**Task requirements**:
Transcribe every one of the following records line for line, keeping each character unchanged.

Items in a dataset:

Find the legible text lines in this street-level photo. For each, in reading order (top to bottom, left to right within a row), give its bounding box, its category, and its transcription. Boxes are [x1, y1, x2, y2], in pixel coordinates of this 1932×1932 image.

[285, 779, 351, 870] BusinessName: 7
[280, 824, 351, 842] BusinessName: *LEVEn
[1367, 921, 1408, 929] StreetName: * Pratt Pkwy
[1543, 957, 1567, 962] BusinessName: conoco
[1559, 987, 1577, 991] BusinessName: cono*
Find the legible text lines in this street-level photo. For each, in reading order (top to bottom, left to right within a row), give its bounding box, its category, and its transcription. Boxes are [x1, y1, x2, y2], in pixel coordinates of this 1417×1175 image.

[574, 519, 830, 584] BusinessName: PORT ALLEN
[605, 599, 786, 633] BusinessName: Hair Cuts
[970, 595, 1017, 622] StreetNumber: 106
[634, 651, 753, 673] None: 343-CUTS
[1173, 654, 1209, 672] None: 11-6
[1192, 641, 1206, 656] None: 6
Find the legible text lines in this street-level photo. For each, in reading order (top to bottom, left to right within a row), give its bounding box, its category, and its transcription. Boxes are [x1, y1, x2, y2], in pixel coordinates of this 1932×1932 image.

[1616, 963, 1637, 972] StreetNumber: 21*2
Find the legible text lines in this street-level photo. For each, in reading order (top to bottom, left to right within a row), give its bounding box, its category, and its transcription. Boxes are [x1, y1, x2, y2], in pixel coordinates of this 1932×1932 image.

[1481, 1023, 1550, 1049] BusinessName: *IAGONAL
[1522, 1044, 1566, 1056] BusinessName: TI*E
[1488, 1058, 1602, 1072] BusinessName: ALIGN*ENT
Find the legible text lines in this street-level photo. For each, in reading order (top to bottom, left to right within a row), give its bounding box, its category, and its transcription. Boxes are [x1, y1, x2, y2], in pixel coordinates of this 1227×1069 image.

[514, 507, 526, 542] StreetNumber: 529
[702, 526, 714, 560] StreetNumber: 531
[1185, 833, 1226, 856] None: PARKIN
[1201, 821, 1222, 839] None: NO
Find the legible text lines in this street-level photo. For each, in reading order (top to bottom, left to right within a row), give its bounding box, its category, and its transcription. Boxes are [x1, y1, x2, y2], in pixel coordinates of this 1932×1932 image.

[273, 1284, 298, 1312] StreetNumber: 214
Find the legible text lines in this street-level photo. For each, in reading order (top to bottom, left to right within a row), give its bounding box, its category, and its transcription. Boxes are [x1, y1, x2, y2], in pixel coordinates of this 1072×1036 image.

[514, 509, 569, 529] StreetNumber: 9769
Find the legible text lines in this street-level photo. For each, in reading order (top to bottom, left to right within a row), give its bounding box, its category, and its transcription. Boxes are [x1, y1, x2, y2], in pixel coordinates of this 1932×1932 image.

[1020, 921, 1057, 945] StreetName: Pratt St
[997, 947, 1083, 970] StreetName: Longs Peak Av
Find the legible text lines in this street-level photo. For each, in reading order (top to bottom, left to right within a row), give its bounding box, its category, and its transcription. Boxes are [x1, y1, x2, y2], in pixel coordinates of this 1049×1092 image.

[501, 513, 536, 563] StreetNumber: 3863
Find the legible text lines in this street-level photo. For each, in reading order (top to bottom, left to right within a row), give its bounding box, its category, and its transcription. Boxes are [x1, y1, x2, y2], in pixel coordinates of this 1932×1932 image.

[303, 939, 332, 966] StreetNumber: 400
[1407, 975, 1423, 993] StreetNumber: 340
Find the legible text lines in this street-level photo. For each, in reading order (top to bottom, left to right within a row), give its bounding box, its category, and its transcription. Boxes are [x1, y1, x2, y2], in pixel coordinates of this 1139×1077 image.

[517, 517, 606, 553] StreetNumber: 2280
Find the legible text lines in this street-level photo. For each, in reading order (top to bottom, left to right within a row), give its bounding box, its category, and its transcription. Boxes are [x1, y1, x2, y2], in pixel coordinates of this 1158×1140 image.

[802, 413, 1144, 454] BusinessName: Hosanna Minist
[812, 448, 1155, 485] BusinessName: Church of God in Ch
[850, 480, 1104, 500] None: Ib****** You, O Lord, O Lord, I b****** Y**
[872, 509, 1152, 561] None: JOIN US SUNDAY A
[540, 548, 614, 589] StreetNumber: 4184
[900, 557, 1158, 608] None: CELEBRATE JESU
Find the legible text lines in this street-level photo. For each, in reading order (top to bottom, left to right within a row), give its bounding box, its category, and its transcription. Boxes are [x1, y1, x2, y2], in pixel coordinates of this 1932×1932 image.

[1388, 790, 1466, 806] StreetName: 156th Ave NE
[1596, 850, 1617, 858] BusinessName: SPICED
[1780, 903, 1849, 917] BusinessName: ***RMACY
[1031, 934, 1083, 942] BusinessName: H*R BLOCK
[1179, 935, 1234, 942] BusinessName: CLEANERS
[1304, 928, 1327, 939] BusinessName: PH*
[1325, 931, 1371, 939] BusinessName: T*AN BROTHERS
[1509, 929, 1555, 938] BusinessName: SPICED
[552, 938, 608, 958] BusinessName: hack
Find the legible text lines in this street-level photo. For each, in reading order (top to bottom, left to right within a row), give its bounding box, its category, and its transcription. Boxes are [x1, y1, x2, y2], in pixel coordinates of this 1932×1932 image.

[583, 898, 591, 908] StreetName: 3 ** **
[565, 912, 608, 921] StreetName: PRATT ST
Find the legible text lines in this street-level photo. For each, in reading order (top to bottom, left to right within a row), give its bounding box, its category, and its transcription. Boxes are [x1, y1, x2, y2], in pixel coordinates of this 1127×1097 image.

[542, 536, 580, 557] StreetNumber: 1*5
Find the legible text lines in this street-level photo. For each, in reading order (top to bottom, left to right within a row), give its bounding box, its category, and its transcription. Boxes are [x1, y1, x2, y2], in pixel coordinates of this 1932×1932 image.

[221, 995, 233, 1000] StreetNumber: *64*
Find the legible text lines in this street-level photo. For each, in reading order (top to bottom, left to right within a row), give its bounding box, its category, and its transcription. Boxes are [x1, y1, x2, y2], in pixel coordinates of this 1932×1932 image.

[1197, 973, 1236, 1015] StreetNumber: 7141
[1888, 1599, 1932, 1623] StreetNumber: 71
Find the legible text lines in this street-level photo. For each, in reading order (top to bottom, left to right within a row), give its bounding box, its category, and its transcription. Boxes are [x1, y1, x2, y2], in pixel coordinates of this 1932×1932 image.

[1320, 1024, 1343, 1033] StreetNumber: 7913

**Output**:
Find the legible text lines in this street-level photo. For each, in reading order (top to bottom, left to right within a row), give its bounding box, its category, and its transcription. Boxes are [x1, y1, x2, y2], in pixel coordinates of this 1932×1932 image.

[285, 779, 351, 870] BusinessName: 7
[280, 824, 351, 842] BusinessName: *LEVEn
[1367, 921, 1408, 929] StreetName: * Pratt Pkwy
[1543, 957, 1567, 962] BusinessName: conoco
[1559, 987, 1577, 991] BusinessName: cono*
Find the legible text lines in this street-level photo. For each, in reading order (top to bottom, left to right within a row), give its bounding box, its category, and its transcription. Boxes are [x1, y1, x2, y2], in pixel coordinates of this 1417×1175 image.

[574, 519, 830, 584] BusinessName: PORT ALLEN
[605, 599, 786, 633] BusinessName: Hair Cuts
[970, 595, 1017, 622] StreetNumber: 106
[634, 651, 753, 673] None: 343-CUTS
[1173, 654, 1209, 672] None: 11-6
[1192, 641, 1206, 656] None: 6
Find the legible text lines in this street-level photo. For each, in reading order (top to bottom, left to right within a row), give its bounding box, its category, and its transcription. Boxes are [x1, y1, x2, y2], in pixel coordinates of this 1932×1932 image.

[1616, 963, 1637, 972] StreetNumber: 21*2
Find the legible text lines in this street-level photo. For each, in reading order (top to bottom, left to right within a row), give its bounding box, its category, and its transcription. Boxes are [x1, y1, x2, y2], in pixel coordinates of this 1932×1932 image.

[1481, 1023, 1550, 1049] BusinessName: *IAGONAL
[1522, 1044, 1566, 1056] BusinessName: TI*E
[1488, 1058, 1602, 1072] BusinessName: ALIGN*ENT
Find the legible text lines in this street-level photo. For each, in reading order (top to bottom, left to right within a row), give its bounding box, its category, and its transcription. Boxes are [x1, y1, x2, y2], in pixel coordinates of this 1227×1069 image.

[514, 507, 526, 542] StreetNumber: 529
[702, 526, 714, 560] StreetNumber: 531
[1185, 833, 1226, 856] None: PARKIN
[1201, 821, 1222, 839] None: NO
Find the legible text lines in this street-level photo. For each, in reading order (top to bottom, left to right within a row), give its bounding box, its category, and its transcription. Boxes are [x1, y1, x2, y2], in pixel coordinates of this 1932×1932 image.

[273, 1284, 298, 1312] StreetNumber: 214
Find the legible text lines in this street-level photo. For each, in reading order (top to bottom, left to right within a row), give its bounding box, its category, and its transcription. Boxes are [x1, y1, x2, y2], in pixel coordinates of this 1072×1036 image.

[514, 509, 569, 529] StreetNumber: 9769
Find the legible text lines in this street-level photo. For each, in reading order (top to bottom, left to right within a row), give its bounding box, its category, and its transcription. Boxes are [x1, y1, x2, y2], in pixel coordinates of this 1932×1932 image.

[1020, 921, 1057, 945] StreetName: Pratt St
[997, 947, 1083, 970] StreetName: Longs Peak Av
Find the legible text lines in this street-level photo. For each, in reading order (top to bottom, left to right within a row), give its bounding box, its category, and its transcription. Boxes are [x1, y1, x2, y2], in pixel coordinates of this 1049×1092 image.

[501, 513, 536, 563] StreetNumber: 3863
Find the legible text lines in this street-level photo. For each, in reading order (top to bottom, left to right within a row), give its bounding box, its category, and its transcription. Boxes are [x1, y1, x2, y2], in pixel coordinates of this 1932×1932 image.

[303, 939, 332, 966] StreetNumber: 400
[1407, 975, 1423, 993] StreetNumber: 340
Find the legible text lines in this street-level photo. For each, in reading order (top to bottom, left to right within a row), give its bounding box, its category, and its transcription. Boxes are [x1, y1, x2, y2], in pixel coordinates of this 1139×1077 image.

[517, 517, 606, 553] StreetNumber: 2280
Find the legible text lines in this street-level photo. For each, in reading order (top to bottom, left to right within a row), give its bounding box, its category, and its transcription. Boxes are [x1, y1, x2, y2], in pixel coordinates of this 1158×1140 image.

[802, 413, 1144, 454] BusinessName: Hosanna Minist
[812, 448, 1155, 485] BusinessName: Church of God in Ch
[850, 480, 1104, 500] None: Ib****** You, O Lord, O Lord, I b****** Y**
[872, 509, 1152, 561] None: JOIN US SUNDAY A
[540, 548, 614, 589] StreetNumber: 4184
[900, 557, 1158, 608] None: CELEBRATE JESU
Find the legible text lines in this street-level photo. For each, in reading order (top to bottom, left to right within a row), give its bounding box, its category, and its transcription. Boxes are [x1, y1, x2, y2], in pixel coordinates of this 1932×1932 image.

[1388, 790, 1466, 806] StreetName: 156th Ave NE
[1596, 850, 1617, 858] BusinessName: SPICED
[1780, 903, 1849, 917] BusinessName: ***RMACY
[1031, 934, 1083, 942] BusinessName: H*R BLOCK
[1179, 935, 1234, 942] BusinessName: CLEANERS
[1304, 928, 1327, 939] BusinessName: PH*
[1325, 931, 1371, 939] BusinessName: T*AN BROTHERS
[1509, 929, 1555, 938] BusinessName: SPICED
[552, 938, 608, 958] BusinessName: hack
Find the legible text lines in this street-level photo. For each, in reading order (top to bottom, left to right within a row), give its bounding box, its category, and its transcription. Boxes are [x1, y1, x2, y2], in pixel coordinates of this 1932×1932 image.

[583, 898, 591, 908] StreetName: 3 ** **
[565, 912, 608, 921] StreetName: PRATT ST
Find the legible text lines in this street-level photo. For each, in reading order (top to bottom, left to right within a row), give its bounding box, its category, and its transcription. Boxes are [x1, y1, x2, y2], in pixel coordinates of this 1127×1097 image.

[542, 536, 580, 557] StreetNumber: 1*5
Find the legible text lines in this street-level photo. For each, in reading order (top to bottom, left to right within a row), give its bounding box, its category, and its transcription. Boxes are [x1, y1, x2, y2], in pixel coordinates of this 1932×1932 image.

[221, 995, 233, 1000] StreetNumber: *64*
Find the legible text lines in this street-level photo. For each, in reading order (top to bottom, left to right within a row), give its bounding box, its category, and its transcription. Boxes are [x1, y1, x2, y2], in pixel coordinates of this 1932×1932 image.

[1197, 973, 1236, 1015] StreetNumber: 7141
[1888, 1599, 1932, 1623] StreetNumber: 71
Find the legible text lines in this street-level photo. For each, in reading order (top to bottom, left to right within a row), give its bounding box, its category, and its transcription. Boxes are [x1, y1, x2, y2], in pixel coordinates of this 1932×1932 image.

[1320, 1024, 1343, 1033] StreetNumber: 7913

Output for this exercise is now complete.